William Gay, of course. He was in the nickel, but moved outside when Taylor was injured. He intercepted three passes for touchdowns that year. After Allen was benched, he was replaced by Brice McCain, who had his own struggles, and worked in the slot in the nickel, with Antwon Blake in the outside.

This crew was dubbed by myself the Munchkin Bunch, and it was obviously a group that was not sustainable. Coupled with the end of Troy Polamalu’s career, and Ryan Clark’s before it, the defensive backfield underwent a major shift under Lake that was not his fault.

Let’s recall that through the Steelers’ last Super Bowl run, they had Taylor, Polamalu, and Clark throughout, with a mixture of legitimate contributors elsewhere, such as Deshea Townsend and Bryant McFadden, who was a good player on his first contract.

Lake was handed a lemon that was due to rot, and the Steelers didn’t do much in time to ease the turnover. At least, they didn’t do so successfully. Brown was a third-round bust and Allen’s development into a starting contributor was a mirage.

I’m not going to penalize the team much for fifth- and sixth-rounders not panning out, like Terry Hawthorne and Crezdon Butler, and frankly, we never even got to see Senquez Golson because of his injuries, which were not necessarily predicted by his college career.
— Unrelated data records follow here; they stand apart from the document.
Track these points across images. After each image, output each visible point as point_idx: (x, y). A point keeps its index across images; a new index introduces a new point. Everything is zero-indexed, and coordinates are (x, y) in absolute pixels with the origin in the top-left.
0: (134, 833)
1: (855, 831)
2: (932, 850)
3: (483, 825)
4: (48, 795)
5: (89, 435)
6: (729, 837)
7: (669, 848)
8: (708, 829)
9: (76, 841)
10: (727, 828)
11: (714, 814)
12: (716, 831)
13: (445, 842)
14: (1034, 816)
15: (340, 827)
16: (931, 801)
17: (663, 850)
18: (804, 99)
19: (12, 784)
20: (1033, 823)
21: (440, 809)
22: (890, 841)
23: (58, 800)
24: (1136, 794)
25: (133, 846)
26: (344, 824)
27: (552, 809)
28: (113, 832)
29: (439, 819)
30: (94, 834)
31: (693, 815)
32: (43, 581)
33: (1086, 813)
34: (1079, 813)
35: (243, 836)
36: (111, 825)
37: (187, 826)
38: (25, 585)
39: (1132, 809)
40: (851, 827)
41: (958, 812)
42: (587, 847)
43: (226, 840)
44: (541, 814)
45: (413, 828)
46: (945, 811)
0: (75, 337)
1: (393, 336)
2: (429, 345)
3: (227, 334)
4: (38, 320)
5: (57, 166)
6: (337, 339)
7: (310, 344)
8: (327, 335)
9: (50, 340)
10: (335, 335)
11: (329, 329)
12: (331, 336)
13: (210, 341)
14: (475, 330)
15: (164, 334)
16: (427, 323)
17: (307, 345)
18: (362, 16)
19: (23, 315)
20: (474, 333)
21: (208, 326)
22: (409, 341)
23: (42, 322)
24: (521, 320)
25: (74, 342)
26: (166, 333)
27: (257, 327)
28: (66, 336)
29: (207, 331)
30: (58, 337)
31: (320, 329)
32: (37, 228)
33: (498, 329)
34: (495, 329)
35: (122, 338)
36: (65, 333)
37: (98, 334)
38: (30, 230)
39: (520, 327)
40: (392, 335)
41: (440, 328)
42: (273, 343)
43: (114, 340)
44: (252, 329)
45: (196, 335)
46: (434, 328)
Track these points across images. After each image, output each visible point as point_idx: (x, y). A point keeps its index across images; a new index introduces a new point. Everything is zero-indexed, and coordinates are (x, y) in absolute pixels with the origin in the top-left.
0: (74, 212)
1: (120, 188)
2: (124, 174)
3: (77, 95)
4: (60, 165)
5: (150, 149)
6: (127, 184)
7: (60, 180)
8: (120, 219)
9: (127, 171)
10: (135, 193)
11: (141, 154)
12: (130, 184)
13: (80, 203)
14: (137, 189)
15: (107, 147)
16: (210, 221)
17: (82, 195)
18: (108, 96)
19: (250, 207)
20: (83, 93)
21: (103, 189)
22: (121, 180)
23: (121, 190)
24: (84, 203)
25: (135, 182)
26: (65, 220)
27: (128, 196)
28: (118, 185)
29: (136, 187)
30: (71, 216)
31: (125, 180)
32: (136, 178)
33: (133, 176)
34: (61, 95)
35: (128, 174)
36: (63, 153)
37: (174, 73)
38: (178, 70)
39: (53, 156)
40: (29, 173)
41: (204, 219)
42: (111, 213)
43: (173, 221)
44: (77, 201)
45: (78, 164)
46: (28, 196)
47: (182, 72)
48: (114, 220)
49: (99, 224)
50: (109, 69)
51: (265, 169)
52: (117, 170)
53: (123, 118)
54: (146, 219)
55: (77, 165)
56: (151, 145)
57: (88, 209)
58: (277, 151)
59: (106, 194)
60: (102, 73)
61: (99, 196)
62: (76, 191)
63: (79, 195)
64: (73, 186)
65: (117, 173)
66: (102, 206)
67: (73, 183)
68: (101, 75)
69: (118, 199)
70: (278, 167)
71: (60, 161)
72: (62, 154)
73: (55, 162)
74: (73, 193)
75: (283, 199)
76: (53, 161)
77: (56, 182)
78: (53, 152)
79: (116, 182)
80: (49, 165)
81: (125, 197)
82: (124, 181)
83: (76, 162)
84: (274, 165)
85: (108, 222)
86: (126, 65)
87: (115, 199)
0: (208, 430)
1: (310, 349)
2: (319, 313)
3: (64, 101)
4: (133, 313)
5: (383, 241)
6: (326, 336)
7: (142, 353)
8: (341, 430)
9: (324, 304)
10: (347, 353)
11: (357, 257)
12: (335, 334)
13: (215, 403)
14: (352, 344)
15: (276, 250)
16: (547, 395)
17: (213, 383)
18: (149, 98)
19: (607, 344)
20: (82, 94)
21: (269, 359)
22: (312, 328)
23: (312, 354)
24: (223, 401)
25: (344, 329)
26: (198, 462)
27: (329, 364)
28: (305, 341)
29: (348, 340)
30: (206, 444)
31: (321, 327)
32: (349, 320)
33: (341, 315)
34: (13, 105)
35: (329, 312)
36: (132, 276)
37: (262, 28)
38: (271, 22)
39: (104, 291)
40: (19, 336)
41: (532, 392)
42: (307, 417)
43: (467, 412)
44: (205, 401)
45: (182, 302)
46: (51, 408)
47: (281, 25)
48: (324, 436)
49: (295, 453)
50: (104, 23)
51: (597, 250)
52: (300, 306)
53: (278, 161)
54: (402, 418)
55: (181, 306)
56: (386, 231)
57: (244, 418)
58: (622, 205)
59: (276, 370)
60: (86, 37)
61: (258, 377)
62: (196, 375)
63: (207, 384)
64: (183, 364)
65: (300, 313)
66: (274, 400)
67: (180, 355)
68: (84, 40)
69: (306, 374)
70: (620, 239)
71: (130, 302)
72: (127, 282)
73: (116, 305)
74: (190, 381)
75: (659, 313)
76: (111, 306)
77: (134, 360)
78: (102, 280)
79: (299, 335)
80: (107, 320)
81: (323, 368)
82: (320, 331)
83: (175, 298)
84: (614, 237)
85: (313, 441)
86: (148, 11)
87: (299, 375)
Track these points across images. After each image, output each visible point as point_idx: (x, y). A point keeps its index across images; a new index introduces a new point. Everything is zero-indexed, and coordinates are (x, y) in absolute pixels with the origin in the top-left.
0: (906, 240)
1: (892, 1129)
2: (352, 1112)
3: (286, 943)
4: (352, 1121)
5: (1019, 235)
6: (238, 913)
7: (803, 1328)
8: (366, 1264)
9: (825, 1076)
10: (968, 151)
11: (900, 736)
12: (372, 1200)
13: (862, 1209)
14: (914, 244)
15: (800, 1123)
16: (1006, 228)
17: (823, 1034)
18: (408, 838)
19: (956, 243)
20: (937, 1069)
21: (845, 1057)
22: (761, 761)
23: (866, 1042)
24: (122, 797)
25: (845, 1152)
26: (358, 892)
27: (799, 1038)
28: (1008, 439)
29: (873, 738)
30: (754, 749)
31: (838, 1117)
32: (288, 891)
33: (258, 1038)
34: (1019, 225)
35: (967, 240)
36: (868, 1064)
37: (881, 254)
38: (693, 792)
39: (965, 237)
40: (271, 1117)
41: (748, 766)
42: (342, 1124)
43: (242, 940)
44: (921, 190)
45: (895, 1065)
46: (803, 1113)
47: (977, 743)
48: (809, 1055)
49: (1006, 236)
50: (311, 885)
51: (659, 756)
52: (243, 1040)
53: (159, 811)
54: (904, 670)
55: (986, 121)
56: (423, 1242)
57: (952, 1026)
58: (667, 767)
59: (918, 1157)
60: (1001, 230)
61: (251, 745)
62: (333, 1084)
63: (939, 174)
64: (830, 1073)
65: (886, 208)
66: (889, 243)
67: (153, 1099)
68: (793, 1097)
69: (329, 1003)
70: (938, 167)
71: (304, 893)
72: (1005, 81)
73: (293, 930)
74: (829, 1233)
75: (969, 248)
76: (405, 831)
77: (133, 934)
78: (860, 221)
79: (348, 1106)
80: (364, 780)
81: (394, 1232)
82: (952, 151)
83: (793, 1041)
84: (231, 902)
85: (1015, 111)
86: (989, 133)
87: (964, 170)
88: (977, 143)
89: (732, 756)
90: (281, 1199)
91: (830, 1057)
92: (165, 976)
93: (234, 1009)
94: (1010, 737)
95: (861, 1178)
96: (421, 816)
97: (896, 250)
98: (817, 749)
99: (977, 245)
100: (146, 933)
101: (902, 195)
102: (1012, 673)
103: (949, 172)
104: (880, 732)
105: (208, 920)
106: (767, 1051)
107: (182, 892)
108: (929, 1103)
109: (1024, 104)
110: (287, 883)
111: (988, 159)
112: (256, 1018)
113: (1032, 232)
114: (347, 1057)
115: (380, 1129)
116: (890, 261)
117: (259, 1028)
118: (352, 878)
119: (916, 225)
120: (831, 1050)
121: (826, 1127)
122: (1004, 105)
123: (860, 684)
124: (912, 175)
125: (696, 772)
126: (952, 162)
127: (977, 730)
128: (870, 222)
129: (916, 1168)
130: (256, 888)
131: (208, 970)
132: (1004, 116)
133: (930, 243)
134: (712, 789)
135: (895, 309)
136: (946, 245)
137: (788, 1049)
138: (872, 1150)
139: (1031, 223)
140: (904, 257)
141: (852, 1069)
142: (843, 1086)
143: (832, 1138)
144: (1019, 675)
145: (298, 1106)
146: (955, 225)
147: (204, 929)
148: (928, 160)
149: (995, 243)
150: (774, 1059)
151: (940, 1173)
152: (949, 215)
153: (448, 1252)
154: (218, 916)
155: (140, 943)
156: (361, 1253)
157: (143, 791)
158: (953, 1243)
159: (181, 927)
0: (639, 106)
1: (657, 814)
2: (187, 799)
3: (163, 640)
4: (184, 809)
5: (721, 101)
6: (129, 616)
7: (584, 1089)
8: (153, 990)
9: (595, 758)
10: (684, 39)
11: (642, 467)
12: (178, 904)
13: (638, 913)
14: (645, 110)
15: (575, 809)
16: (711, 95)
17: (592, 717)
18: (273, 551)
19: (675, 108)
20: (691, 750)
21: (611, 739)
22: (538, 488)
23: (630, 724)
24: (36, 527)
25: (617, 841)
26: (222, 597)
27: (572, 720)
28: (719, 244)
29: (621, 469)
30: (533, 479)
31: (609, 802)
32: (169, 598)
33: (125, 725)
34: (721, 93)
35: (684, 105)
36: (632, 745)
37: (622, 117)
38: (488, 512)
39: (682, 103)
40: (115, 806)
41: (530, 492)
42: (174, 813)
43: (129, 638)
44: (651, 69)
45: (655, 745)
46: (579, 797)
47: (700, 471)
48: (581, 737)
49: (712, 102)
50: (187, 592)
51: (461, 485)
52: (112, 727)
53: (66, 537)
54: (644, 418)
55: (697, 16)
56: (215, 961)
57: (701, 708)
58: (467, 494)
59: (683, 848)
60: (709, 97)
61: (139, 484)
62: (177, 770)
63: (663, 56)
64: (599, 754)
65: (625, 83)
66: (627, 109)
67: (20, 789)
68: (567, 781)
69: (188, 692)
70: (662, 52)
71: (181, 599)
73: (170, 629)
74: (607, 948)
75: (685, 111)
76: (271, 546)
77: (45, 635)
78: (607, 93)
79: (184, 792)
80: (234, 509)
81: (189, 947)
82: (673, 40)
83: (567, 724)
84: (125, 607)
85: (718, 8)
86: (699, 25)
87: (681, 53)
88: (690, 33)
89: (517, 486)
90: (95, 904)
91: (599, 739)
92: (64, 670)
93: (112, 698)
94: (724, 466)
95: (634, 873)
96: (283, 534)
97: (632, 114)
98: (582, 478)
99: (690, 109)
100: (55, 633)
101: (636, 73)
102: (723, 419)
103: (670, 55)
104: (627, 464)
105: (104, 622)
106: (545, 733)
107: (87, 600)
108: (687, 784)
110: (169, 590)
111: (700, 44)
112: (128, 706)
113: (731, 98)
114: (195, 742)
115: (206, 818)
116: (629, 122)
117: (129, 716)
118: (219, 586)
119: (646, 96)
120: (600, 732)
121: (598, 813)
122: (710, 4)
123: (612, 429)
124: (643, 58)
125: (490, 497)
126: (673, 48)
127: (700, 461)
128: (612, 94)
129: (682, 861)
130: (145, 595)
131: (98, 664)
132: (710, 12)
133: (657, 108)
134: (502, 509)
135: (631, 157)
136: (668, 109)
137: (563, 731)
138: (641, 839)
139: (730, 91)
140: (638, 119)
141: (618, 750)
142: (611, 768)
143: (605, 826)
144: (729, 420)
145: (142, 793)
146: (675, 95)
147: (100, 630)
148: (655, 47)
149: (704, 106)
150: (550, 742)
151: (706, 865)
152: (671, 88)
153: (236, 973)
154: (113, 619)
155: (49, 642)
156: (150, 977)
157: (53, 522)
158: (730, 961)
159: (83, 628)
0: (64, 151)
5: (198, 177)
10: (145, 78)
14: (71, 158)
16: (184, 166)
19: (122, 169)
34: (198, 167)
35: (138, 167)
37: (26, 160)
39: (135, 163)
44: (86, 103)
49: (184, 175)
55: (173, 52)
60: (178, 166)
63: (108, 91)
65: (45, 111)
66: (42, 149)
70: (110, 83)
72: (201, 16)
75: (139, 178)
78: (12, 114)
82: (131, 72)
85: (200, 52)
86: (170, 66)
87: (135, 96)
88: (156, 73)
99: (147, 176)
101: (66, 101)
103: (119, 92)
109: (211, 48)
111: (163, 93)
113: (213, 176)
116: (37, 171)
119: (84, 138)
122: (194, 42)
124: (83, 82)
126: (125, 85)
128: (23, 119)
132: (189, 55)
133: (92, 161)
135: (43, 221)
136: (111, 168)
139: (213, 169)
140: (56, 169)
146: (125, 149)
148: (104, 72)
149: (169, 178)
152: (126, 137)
What role he played in the failure to draft and develop a higher pedigree of talent is not something that we as outsiders will ever be able to say for certain, though I do find it unfortunate that he did not get one more season to work with the current group.

There is reason for optimism in the secondary for 2018. Artie Burns, Sean Davis, and Mike Hilton are all young players capable of improving. Joe Haden did not have an offseason, and missed most of the second half of the year. And we still have more to see from Cameron Sutton and Brian Allen.

The state of the secondary is, I think, an exciting one, and one that Lake will not oversee. If the secondary improves in 2018, as is predictable, then this will be held against him. It may be deserved or not, as we only get to judge by the results.